Updated at 12 p.m. ET
President Trump says he is willing to declare a national emergency if Democrats don't go along with his demands for $5.7 billion for a border wall.
Trump's campaign for a border wall takes him to McAllen, Texas, on Thursday to visit a Border Patrol station and attend a roundtable discussion with local officials. He then heads to the Rio Grande.
As he left the White House on Thursday morning, Trump said he has the "absolute right" to declare a national emergency in order to construct a border wall, but said he'd still prefer to make a deal with Congress. However, he added, "If we don't make a deal, I think it would be very surprising to me" to not declare an emergency.
Such a declaration would almost certainly be fought in court.
House Speaker Nancy Pelosi, D-Calif., sidestepped a question about the issue Thursday, telling reporters, "If and when the president does that, you'll find out how we will react."
She predicted that if the president did take that step, he would have to answer to his own party for "usurping" power.
Trump on Thursday reiterated that Republicans are unified in support of him on the wall. He hasn't "ever seen unity like this in the Republican Party," he said.
However, several Republican senators have expressed concern over the effects of the continued partial government shutdown, now in its 20th day. A handful of House Republicans have also voted with Democrats in efforts to reopen the government.
Trump also disputed characterizations of Wednesday's meeting with Democratic leaders, in which Trump abruptly walked out. "I didn't pound the table," he said. "I didn't raise my voice. That is a lie."
He added, "I don't have temper tantrums. I really don't."
Trump also said that despite his repeated campaign promises to build a wall and have Mexico pay for it, he didn't mean that literally.
"When I said Mexico would pay for a wall in front of thousands and thousands of people," Trump said, "obviously I never meant Mexico would write a check."
But a March 2016 memo from the Trump campaign to The Washington Post said, "It's an easy decision for Mexico. Make a one-time payment of $5-10 billion to ensure that $24 billion continues to flow into their country year after year."
In Pelosi's news conference, she suggested that Wednesday's White House meeting with Hill leaders was never about a serious negotiation. "I think the meeting was a setup so he could walk out," she said.

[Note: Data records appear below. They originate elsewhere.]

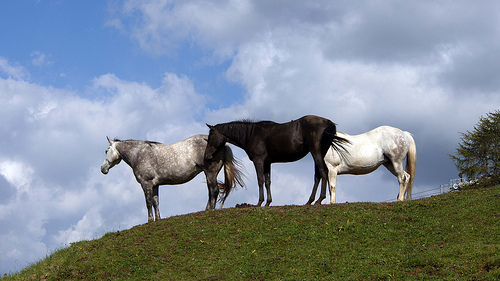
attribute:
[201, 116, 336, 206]
horse — black, dark bay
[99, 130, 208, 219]
horse — gray, standing, white, dappled gray, an appaloosa, bulky, grey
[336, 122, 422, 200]
horse — white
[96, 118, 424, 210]
horses — in same direction, light colored, magnificent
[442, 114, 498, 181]
tree — in the distance, on the hill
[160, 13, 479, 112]
clouds — white, puffy, dark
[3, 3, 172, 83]
sky — blue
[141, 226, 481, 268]
grass — green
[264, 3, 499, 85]
storm — coming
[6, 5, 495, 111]
background — blue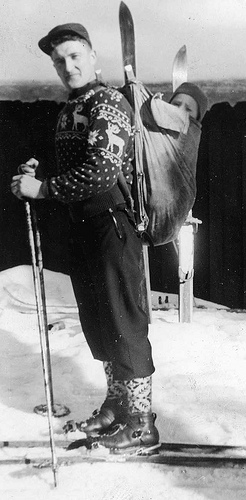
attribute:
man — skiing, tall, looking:
[11, 17, 159, 456]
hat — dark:
[34, 21, 90, 50]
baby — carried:
[167, 79, 207, 122]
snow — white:
[1, 259, 244, 497]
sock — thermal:
[125, 377, 154, 411]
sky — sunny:
[2, 1, 242, 79]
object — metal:
[176, 208, 193, 322]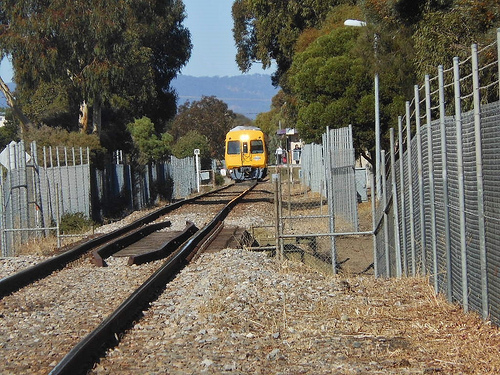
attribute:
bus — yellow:
[217, 119, 270, 183]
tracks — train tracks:
[0, 176, 251, 374]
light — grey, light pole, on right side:
[339, 14, 389, 276]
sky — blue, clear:
[178, 1, 277, 74]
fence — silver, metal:
[298, 42, 499, 320]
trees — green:
[0, 1, 197, 143]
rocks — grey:
[3, 202, 387, 372]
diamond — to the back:
[3, 138, 33, 173]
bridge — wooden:
[52, 213, 261, 264]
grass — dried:
[348, 276, 500, 374]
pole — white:
[371, 70, 382, 279]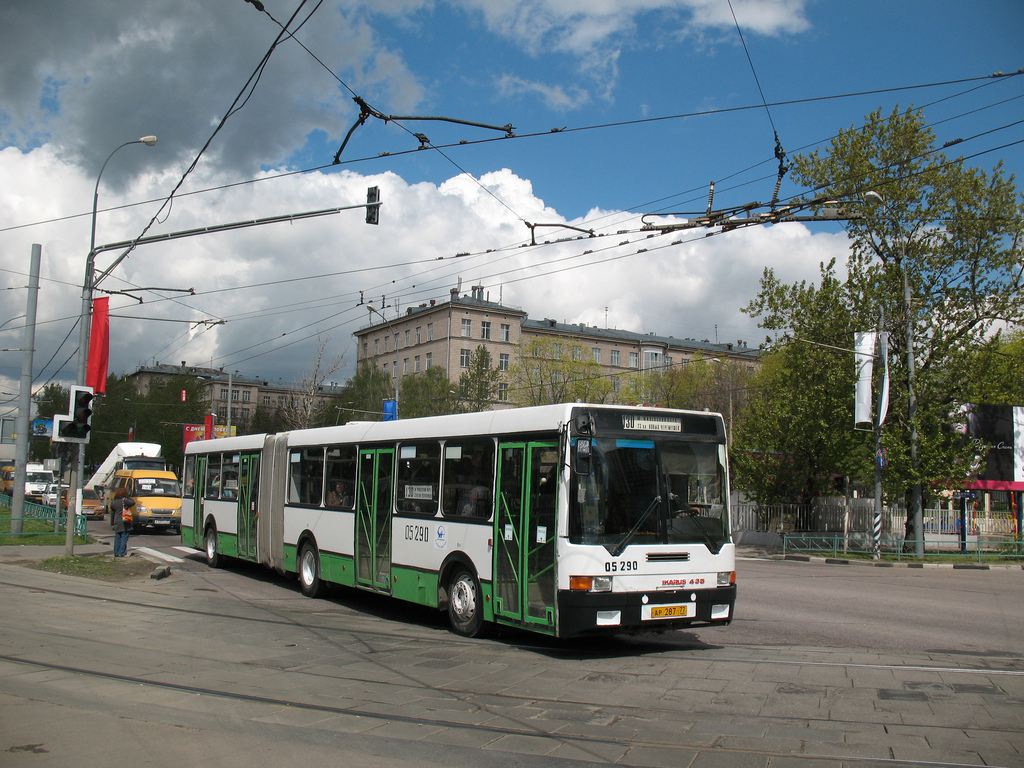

She said the president keeps changing his demands: "I don't even know if the president wants the wall," Pelosi said. "I said to him 'You are moving the goal posts so many times they are out of the stadium.' "
Democratic congressional leaders have refused to go along with Trump's demand for border wall funding, and Senate Majority Leader Mitch McConnell has refused to take up Democratic measures to fund government agencies that have run out of appropriations.
Some 800,000 federal workers have been furloughed or are working without paychecks because of the standoff. Many will be missing their first paychecks on Friday.
The FBI Agents Association, whose members are among those working without pay, sent a petition to the White House and congressional leaders warning of the effects of the shutdown on agents and their work. It warns that FBI agents could face difficulty in obtaining or renewing security clearances if they miss bill payments and that "pay uncertainty undermines the FBI's ability to recruit and retain high caliber professionals."